Collected data:
-- -- --

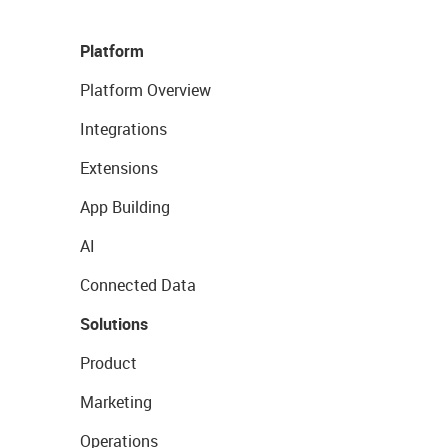
Platform
Platform Overview
Integrations
Extensions
App Building
AI
Connected Data
Solutions
Product
Marketing
Operations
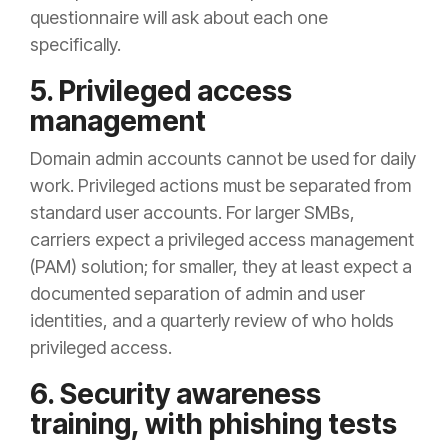
questionnaire will ask about each one
specifically.
5. Privileged access
management
Domain admin accounts cannot be used for daily
work. Privileged actions must be separated from
standard user accounts. For larger SMBs,
carriers expect a privileged access management
(PAM) solution; for smaller, they at least expect a
documented separation of admin and user
identities, and a quarterly review of who holds
privileged access.
6. Security awareness
training, with phishing tests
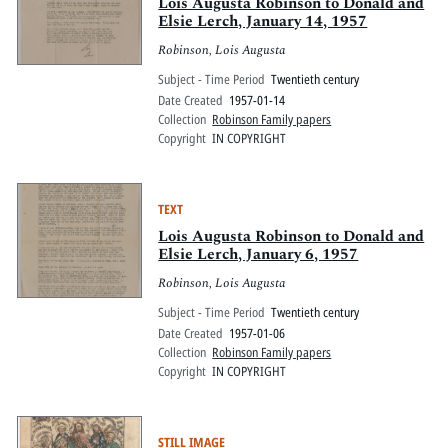
Pitts Digital Collections
Lois Augusta Robinson to Donald and
Elsie Lerch, January 14, 1957
Robinson, Lois Augusta
Subject - Time Period
Twentieth century
Date Created
1957-01-14
Collection
Robinson Family papers
Copyright
IN COPYRIGHT
TEXT
Lois Augusta Robinson to Donald and
Elsie Lerch, January 6, 1957
Robinson, Lois Augusta
Subject - Time Period
Twentieth century
Date Created
1957-01-06
Collection
Robinson Family papers
Copyright
IN COPYRIGHT
STILL IMAGE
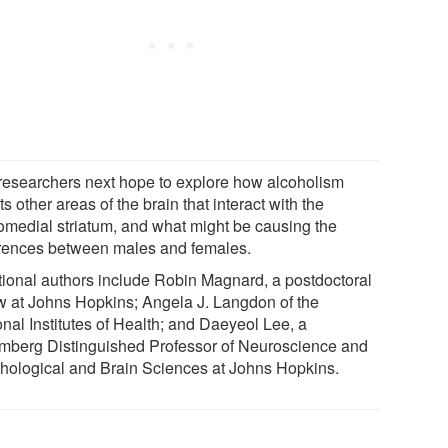
researchers next hope to explore how alcoholism
ts other areas of the brain that interact with the
omedial striatum, and what might be causing the
erences between males and females.
tional authors include Robin Magnard, a postdoctoral
ow at Johns Hopkins; Angela J. Langdon of the
onal Institutes of Health; and Daeyeol Lee, a
mberg Distinguished Professor of Neuroscience and
hological and Brain Sciences at Johns Hopkins.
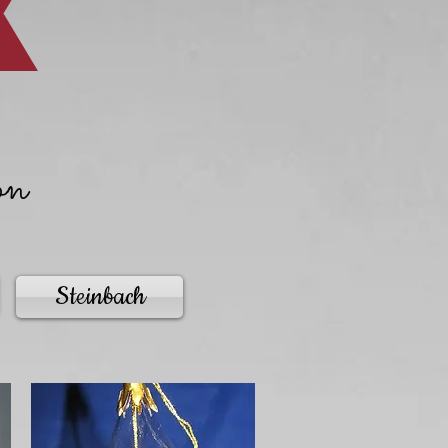
on
Steinbach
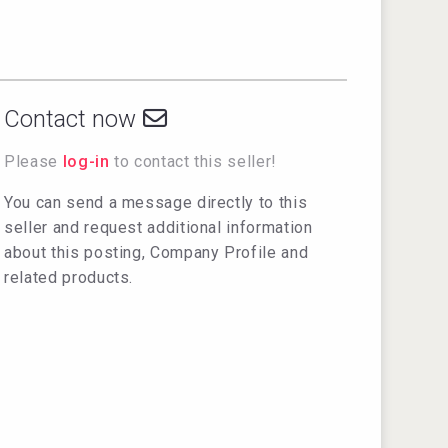
Contact now
Please
log-in
to contact this seller!
You can send a message directly to this
seller and request additional information
about this posting, Company Profile and
related products.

-- -- --

- _Work instruction_: When you print the records above, keep them exact and leave out the pictures.

- _Result of the task_:
Platform
Platform Overview
Integrations
Extensions
App Building
AI
Connected Data
Solutions
Product
Marketing
Operations
questionnaire will ask about each one
specifically.
5. Privileged access
management
Domain admin accounts cannot be used for daily
work. Privileged actions must be separated from
standard user accounts. For larger SMBs,
carriers expect a privileged access management
(PAM) solution; for smaller, they at least expect a
documented separation of admin and user
identities, and a quarterly review of who holds
privileged access.
6. Security awareness
training, with phishing tests
Pitts Digital Collections
Lois Augusta Robinson to Donald and
Elsie Lerch, January 14, 1957
Robinson, Lois Augusta
Subject - Time Period
Twentieth century
Date Created
1957-01-14
Collection
Robinson Family papers
Copyright
IN COPYRIGHT
TEXT
Lois Augusta Robinson to Donald and
Elsie Lerch, January 6, 1957
Robinson, Lois Augusta
Subject - Time Period
Twentieth century
Date Created
1957-01-06
Collection
Robinson Family papers
Copyright
IN COPYRIGHT
STILL IMAGE
researchers next hope to explore how alcoholism
ts other areas of the brain that interact with the
omedial striatum, and what might be causing the
erences between males and females.
tional authors include Robin Magnard, a postdoctoral
ow at Johns Hopkins; Angela J. Langdon of the
onal Institutes of Health; and Daeyeol Lee, a
mberg Distinguished Professor of Neuroscience and
hological and Brain Sciences at Johns Hopkins.
on
Steinbach
Contact now
Please
log-in
to contact this seller!
You can send a message directly to this
seller and request additional information
about this posting, Company Profile and
related products.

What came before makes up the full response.